Risk of Asset Price Bubble Increases

9:58:59 PM | 3/25/2013

Vietnam is the fastest-growing bond market among emerging East Asia countries in 2012, up 42.7 percent over the year 2011, largely thanks to its rapid expansion of the government bond market. However, the increasing local currency bond market will raise the risk of an asset price bubble.
The Asian Development Bank (ADB) reported in Asia Bond Monitor that Emerging East Asia’s local currency bond markets continued to expand in 2012, signalling ongoing investor interest in the region’s fast-growing economies but also raising the risk of asset price bubbles.

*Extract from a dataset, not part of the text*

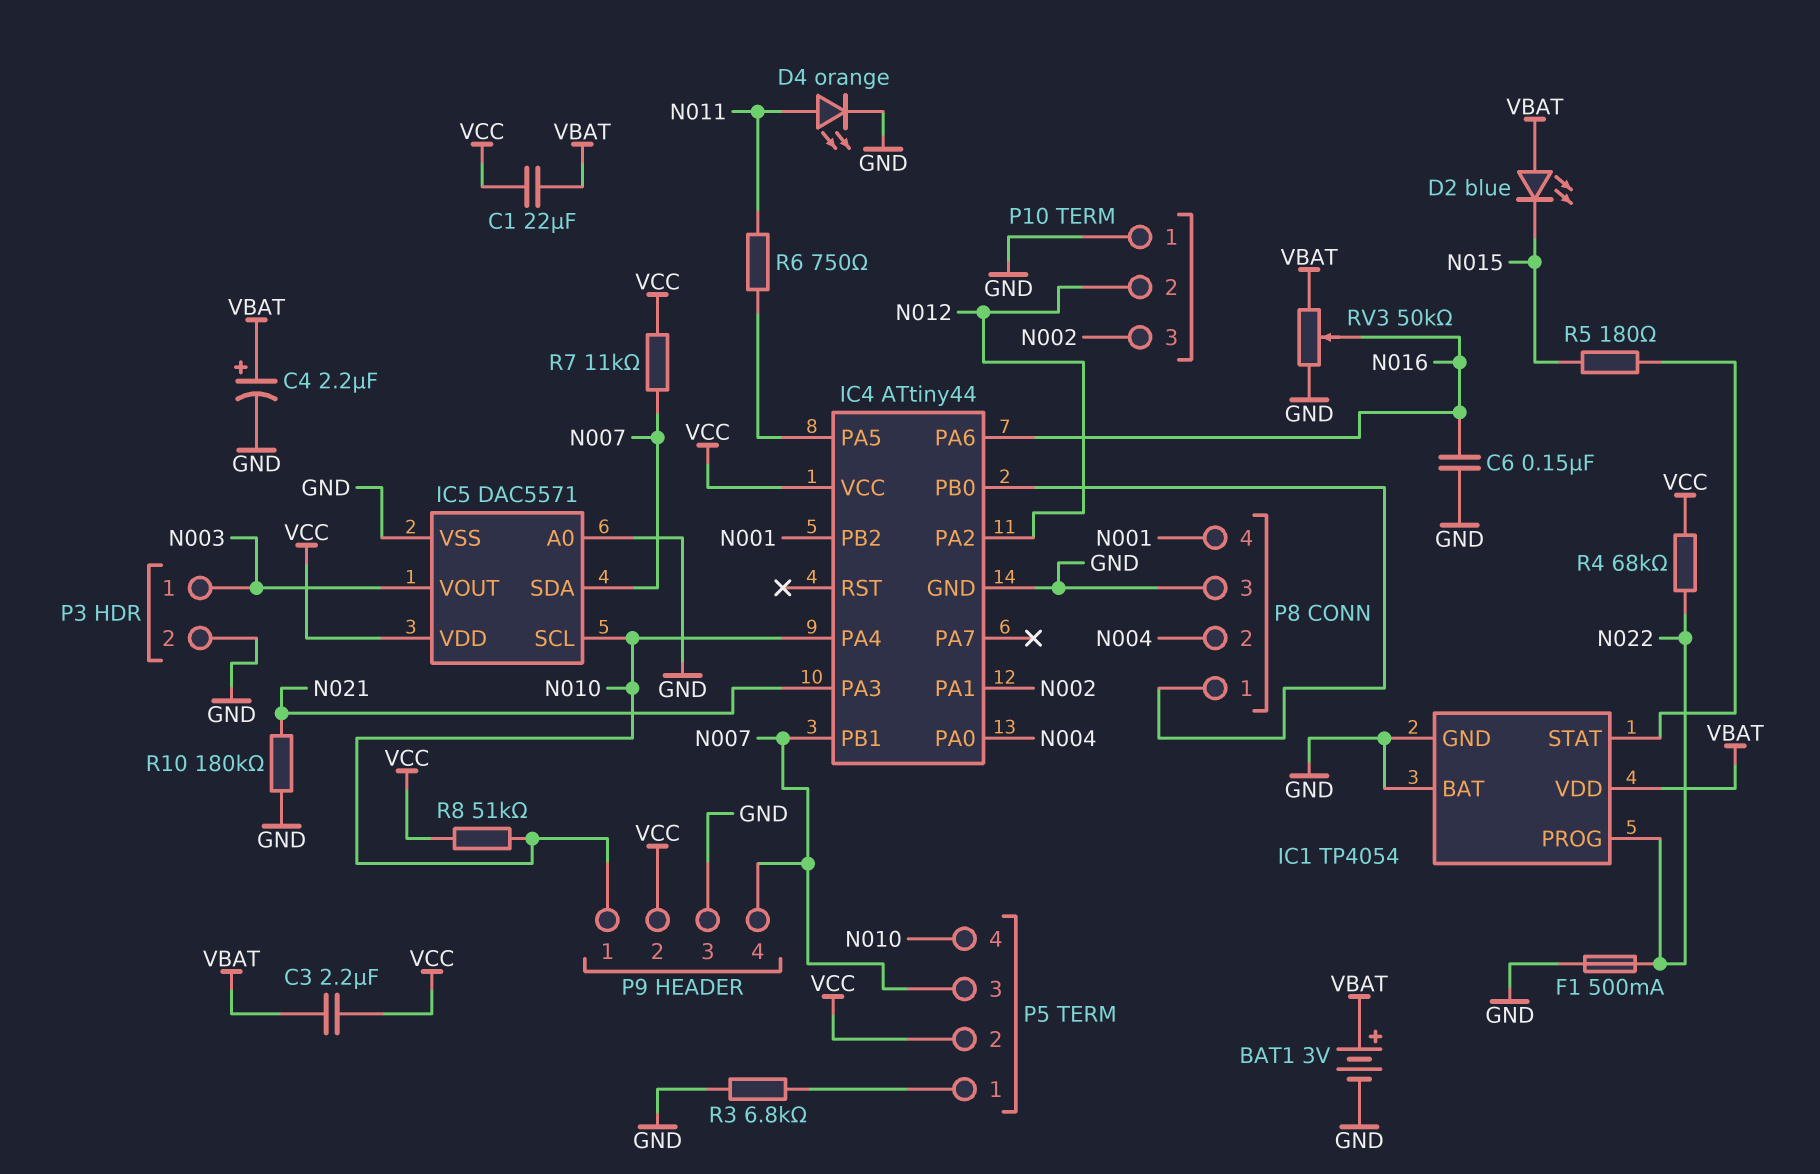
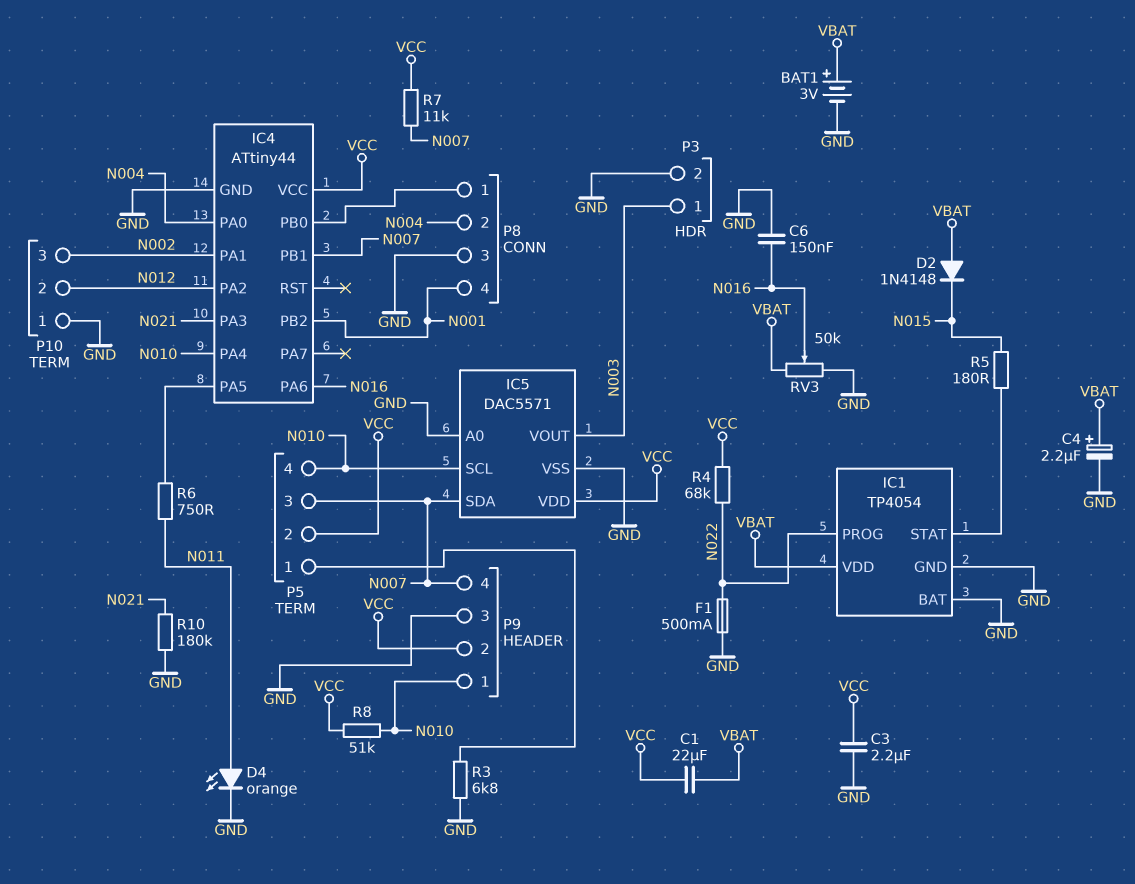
C3: 2.2uF (VBAT, VCC) -> 2.2uF (GND, VCC)
D2: LED blue (A VBAT, K N015) -> diode 1N4148 (A VBAT, K N015)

Emerging East Asia is defined as the People’s Republic of China (PRC), Hong Kong (China), Indonesia, the Republic of Korea, Malaysia, the Philippines, Singapore, Thailand and Vietnam.
 
The fastest-growing bond market in emerging East Asia in 2012 was Vietnam, 42.7percent bigger than at end 2011, largely due to the rapid expansion in the country’s government bond market. The local currency bond market of Vietnam in IV quarter is the fastest growing, up 42.7 percent to US$25 billion over the same quarter last year, and up 17.6 percent over the previous quarter. The government bond market increases 54.6 percent over the same quarter last year to US$ 24 billion. However, the rate of registered corporate bond market reached only 47.6 percent over the same period last year at the value of US$1 billion, continuing to decrease since March 2011.
 
The Philippine and Malaysian markets grew 20.5 percent and 19.9 percent respectively, while India’s market expanded by a strong 24.3 percent to US$1.0 trillion. Japan still has the largest market in Asia at US$11.7 trillion, followed by the PRC at US$3.8 trillion.
 
 “Emerging East Asia is much more resilient than it used to be, but governments still need to be careful that the surge in capital inflows doesn’t fuel excessive rises in asset prices and that they are prepared for a possible reversal in the flows when the economies of the US and Europe pick up again,” said Thiam Hee Ng, Senior Economist in ADB’s Office of Regional Economic Integration.
 
By the end of 2012, emerging East Asia had US$6.5 trillion in outstanding local currency bonds compared with US$5.7 trillion at the end of 2011. That marked a quarterly increase of 3.0 percent and an annual increase of 12.1percent in local currency terms. The corporate markets, though smaller than the government bond markets, drove the increase, growing 6.2 percent on quarter and 18.6 percent on year, to US$2.3 trillion.
 
Investors have been putting their money to work in emerging East Asia since the early 1990s, but the flows have picked up pace in recent years because of low interest rates and slow or negative economic growth in developed economies while emerging East Asia has enjoyed high growth rates and appreciating currencies.
 
Investment is increasingly coming from overseas, with foreign ownership in most emerging East Asia local currency bond markets increasing in the second half of 2012. In Indonesia, for example, overseas investors held 33 percent of outstanding government bonds at the end 2012, while foreign holdings of Malaysian government bonds had reached 28.5 percent of the total at the end of September 2012.
 
Governments in emerging East Asia are increasingly opting to sell longer-dated bonds – another sign of strong market confidence in the economies of the region – which is making them more resilient to possible volatile capital flows. This is particularly the case in Indonesia and the Philippines. Maturities tend to be shorter in the corporate bond markets of the region.